The Ramsar Convention has been wrestling with the ideas of cultural effects on wetland formation, management and conservation since its inception in 1971.
Indeed, the Convention text has explicit reference to culture as in the preambular paragraph – “BEING CONVINCED that wetlands constitute a resource of great economic, cultural, scientific, and recreational value, the loss of which would be irreparable” (my emphasis). Despite this affirmation, very little was heard of culture in the wetland context for over the next 30 years, as the main work of the Convention centered around the science and management aspects of the worlds wetlands.
But in the 2002 Conference of the Parties, however, adopted a resolution (VIII.19) “Guiding principles for taking into account the cultural values of wetlands for the effective management of sites.” Although many governments were initially reluctant to see culture as relevant to their concerns with wetland conservation and management, gradually cultural components of wetland management and conservation have become more visible in Convention matters. After the Ramsar CoP12 in Uruguay this year a Ramsar Culture Network (RCN) was established, which will deal with the subject in the round, including the whole of the human cultural endeavor. The RCN will work through a series of thematic groups and the first, which may be of special interest to CEESP members, will be devoted to biocultural diversity in wetlands.
Bio-cultural diversity refers to the continuing co-evolution and adaptation between natural environments and peoples’ ways of life. This co-evolution has generated local ecological knowledge and practices that allow societies across the world to manage their resources sustainably, generation after generation, while also maintaining cultural identities and social structures. Throughout history, the outcomes of such interactions has been critical for creating resilient land- and seascapes, resilient communities, diversifying biological and cultural resources and shaping language and other forms of cultural identity. The scientific and policy dimensions of biocultural diversity are of utmost importance in helping countries focus on ways and means to achieve conservation of biodiversity and cultural heritage. And because wetlands have played central roles in cradling and supporting centres of human of development, biocultural diversity is especially pronounced in wetland ecosystems.
The Bio-Cultural Diversity Thematic Group will be particularly concerned with the knowledge and practices, both traditional and emerging, of local and indigenous communities with strong connections to wetlands, including through spiritual values linked to water and wetlands. We aim to build expertise across all continents, wherever culture and wetlands interact.
The Thematic Group’s main foci will be:
- Collating bio-cultural diversity information (including case studies) relating especially to Ramsar Sites but also to other wetlands.

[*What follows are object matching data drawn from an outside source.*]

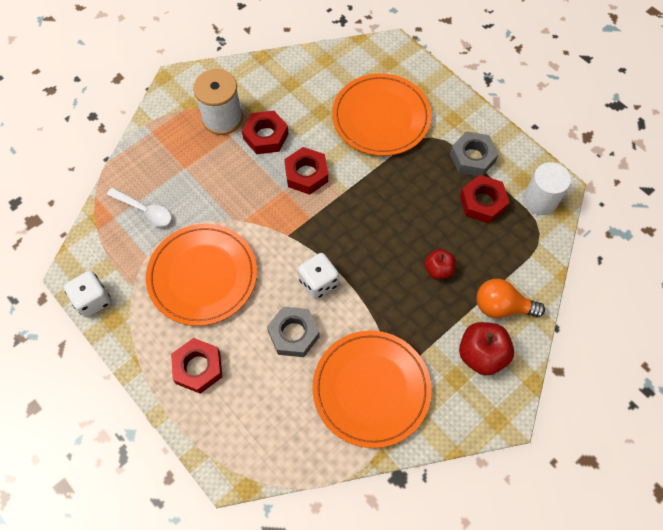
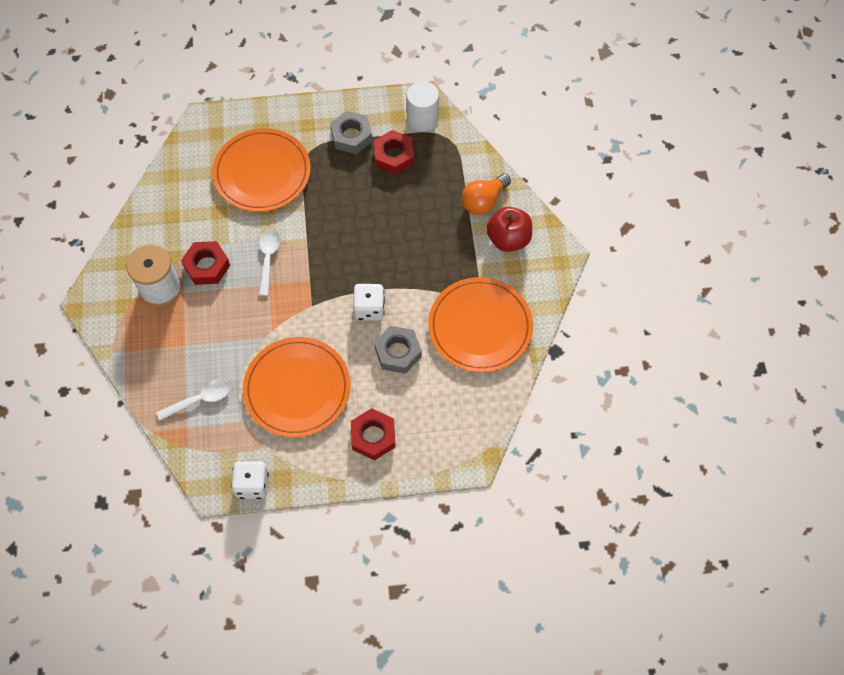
camera: 55 degrees left, 0 degrees up
red nut [284,147,328,195] -> white spoon [259,229,280,296]
red apple [425,249,456,279] -> none

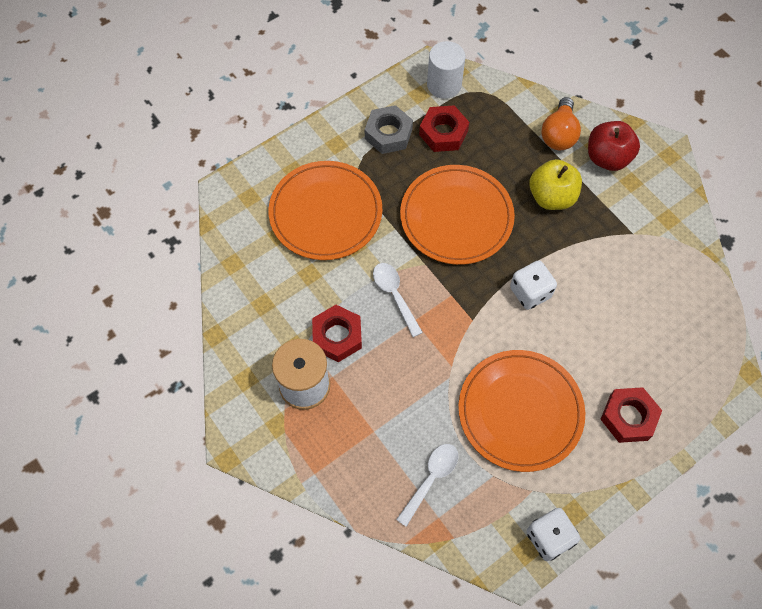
camera: 30 degrees left, 0 degrees up
grey nut [374,326,422,374] -> none
orange plate [428,277,533,373] -> orange plate moved to [400,165,515,265]
none -> yellow apple [529,159,582,210]

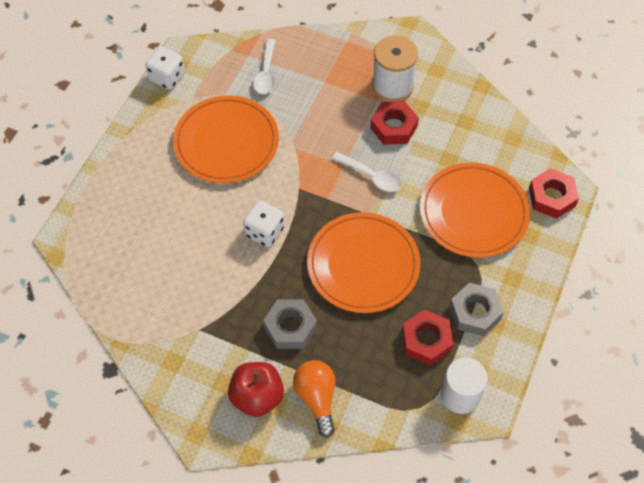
camera: 150 degrees right, 5 degrees down
yellow apple [529,159,582,210] -> grey nut [263,299,317,349]
red nut [600,387,662,443] -> red nut moved to [529,168,579,219]

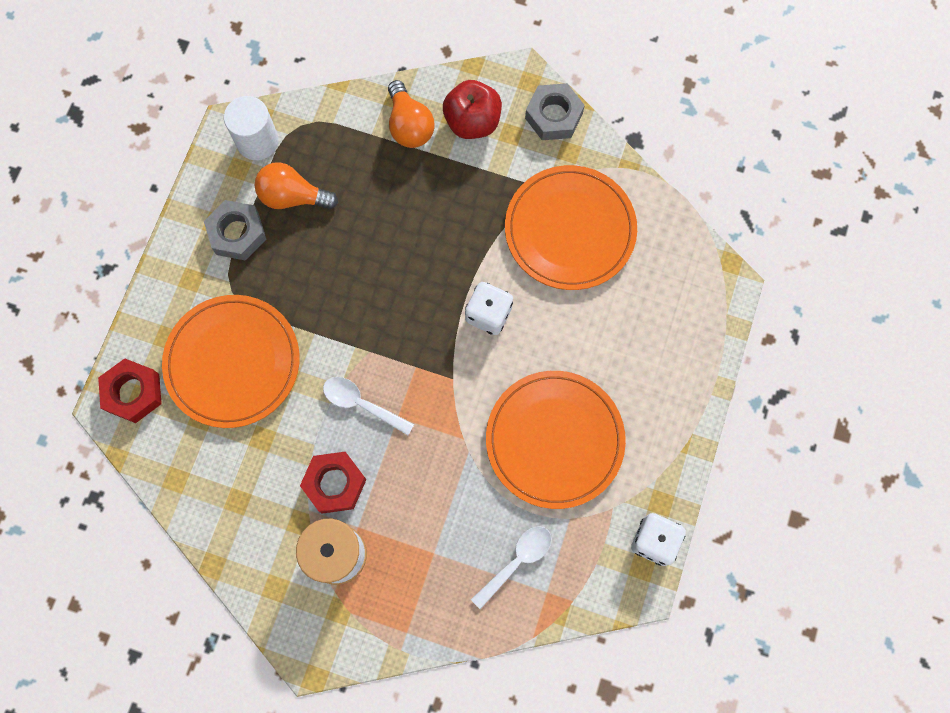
camera: 175 degrees right, 15 degrees up
white spoon [254,39,276,94] -> white spoon turned 45 degrees clockwise [471,526,551,609]
grey nut [263,299,317,349] -> grey nut moved to [525,83,585,140]
orange plate [307,212,421,313] -> orange plate moved to [505,165,637,290]
red nut [402,310,453,366] -> orange light bulb [255,162,338,209]

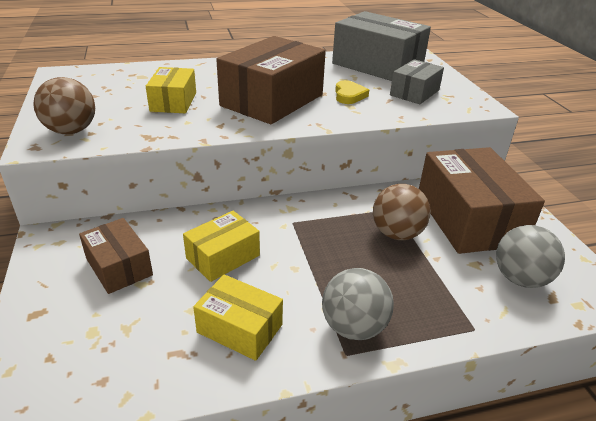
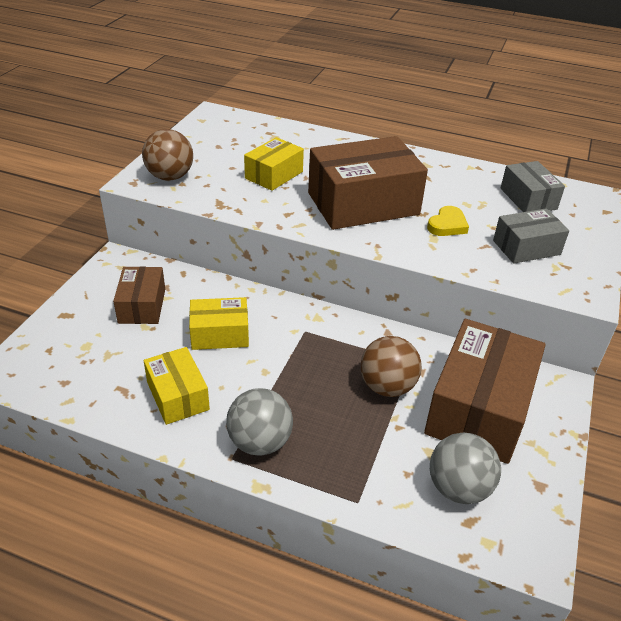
camera: 35 degrees right, 5 degrees up
grey box [332,11,431,81] -> grey box [501,161,565,212], size x0.54

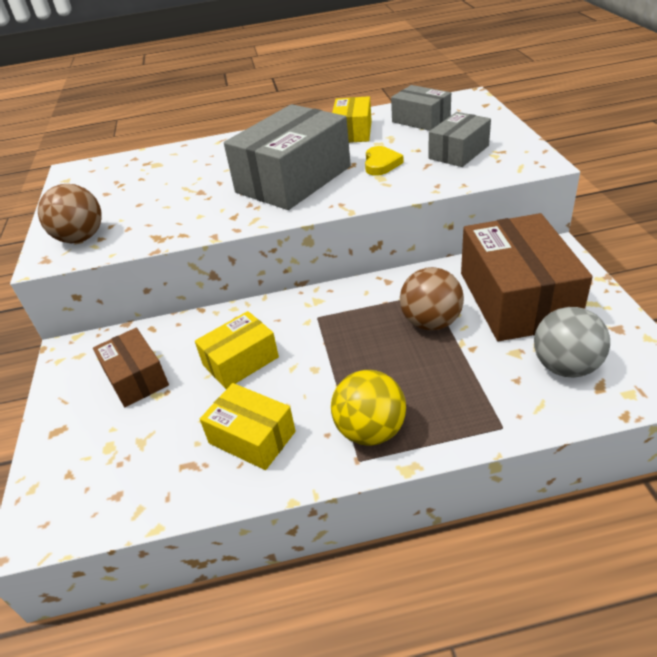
camera: 25 degrees left, 0 degrees up
grey ball [226,388,293,456] -> yellow ball [331,370,406,445]
yellow box [244,137,304,191] -> yellow box moved to [332,96,372,143]
brown box [308,136,428,230] -> grey box [224,104,351,210]

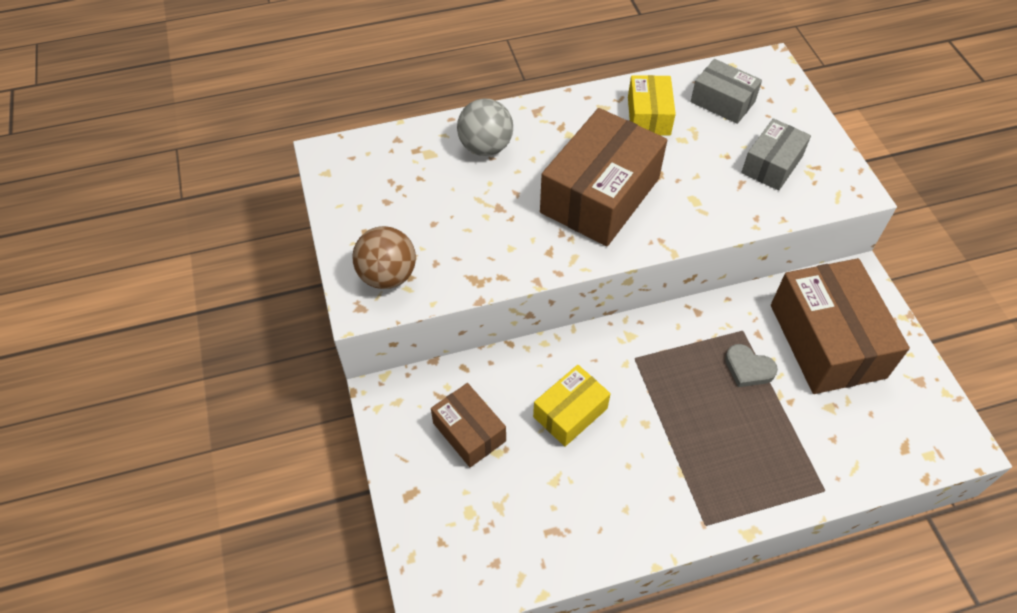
camera: 10 degrees left, 15 degrees up
yellow box [200,383,296,470] -> none
grey box [224,104,351,210] -> brown box [540,108,667,246]
yellow ball [331,370,406,445] -> none
yellow heart [365,146,404,176] -> none
brown ball [400,267,464,331] -> grey heart [725,344,778,387]
grey ball [534,307,610,378] -> grey ball moved to [457,99,513,156]

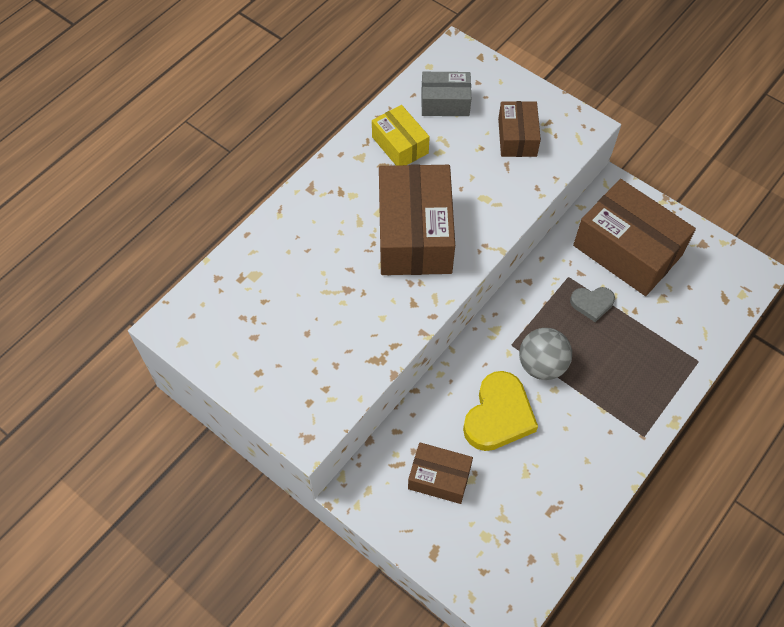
camera: 35 degrees left, 5 degrees up
brown ball [352,226,416,289] -> none
grey ball [457,99,513,156] -> grey ball moved to [519,328,572,380]
yellow box [533,365,611,447] -> yellow heart [463,371,538,451]
grey box [741,118,811,191] -> brown box [498,101,541,157]

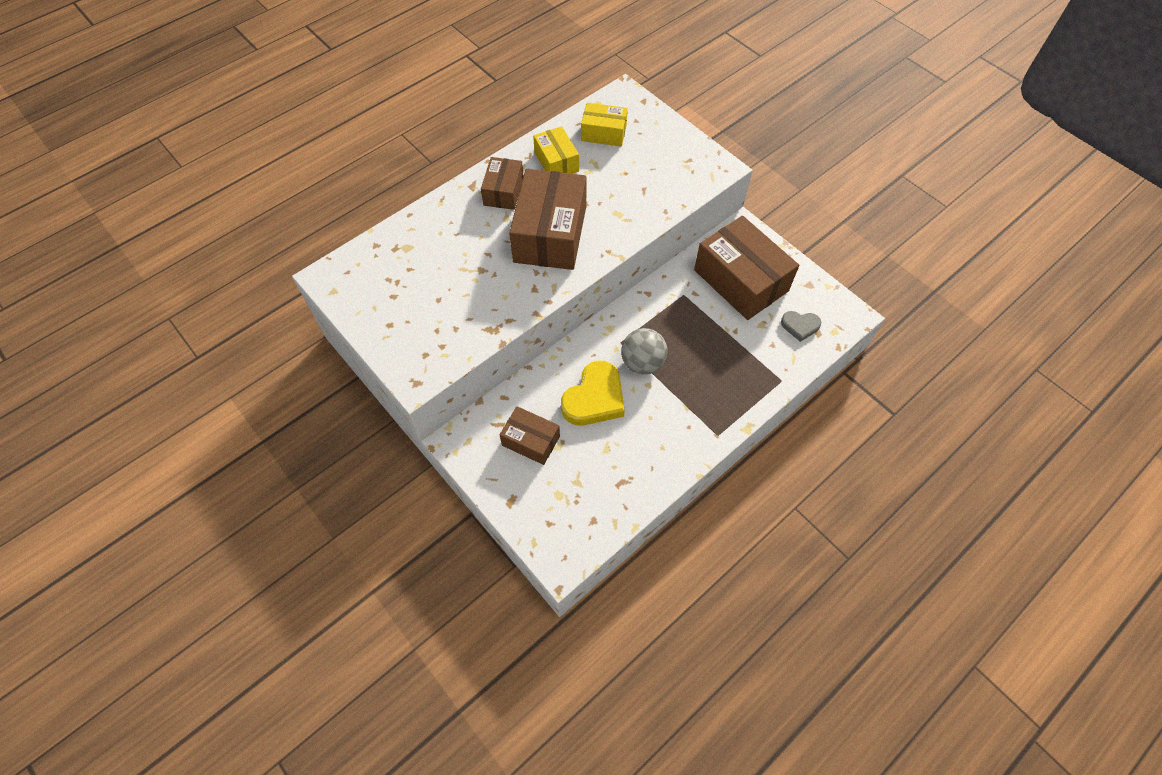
camera: 10 degrees right, 0 degrees up
grey box [421,72,471,116] -> yellow box [581,103,628,147]
brown box [498,101,541,157] -> brown box moved to [481,157,524,210]
grey heart [570,287,615,322] -> grey heart moved to [781,311,821,342]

- Developing ‘lessons learned’ concerning the value of bio-cultural diversity in assisting management of wetlands, including suggestions on how these could be integrated into the Convention’s policy and practice.
This work under the Ramsar Convention will build on, and link with, The Joint Programme between UNESCO and the CBD Secretariat (SCBD) on Biological and Cultural Diversity (JP-BiCuD) which was launched in 2010 with the objective to understand and enhance synergies between provisions of the CBD and programmes dealing with biological and cultural diversity.
This work has obvious links to other international conservation instruments, including The World Heritage Convention, and to UNESCO’s World Network of Biosphere Reserves. CEESP members who are interested in being part of, or hearing more about, this thematic group are invited to contact Mariam Ali ([email protected]) at the Ramsar Convention Secretariat or me, as the co-ordinator, directly [email protected]
The photograph accompanying this piece is of Moulting Lagoon, a reserve forming a Ramsar site in Tasmania, Australia. The site is a coastal salt marsh important for about one hundred resident and migratory bird species; especially Australian Shelduck (Tadorna tadornoides) and Black Swan (Cygnus atratus) resting and breeding. The area has been used for fishing and the hunting of waterfowl since European colonisation, and for the harvest of waterfowl and their eggs by Aboriginal groups living around the lagoon for no less than 20,000 years prior to this. On declaration of the reserve continued Aboriginal collection and use of wild eggs was prohibited, but in recent years discussions between Aboriginal representatives and Wildlife officials have relaxed the total prohibition, using population numbers and Aboriginal knowledge as indicators of the viability of egg gathering. Moulting Lagoon and the surrounding area have cultural significance for both Aboriginal and non-Aboriginal people.
Peter Bridgewater, Centre for Museums and Heritage, The Australian National University, Canberra.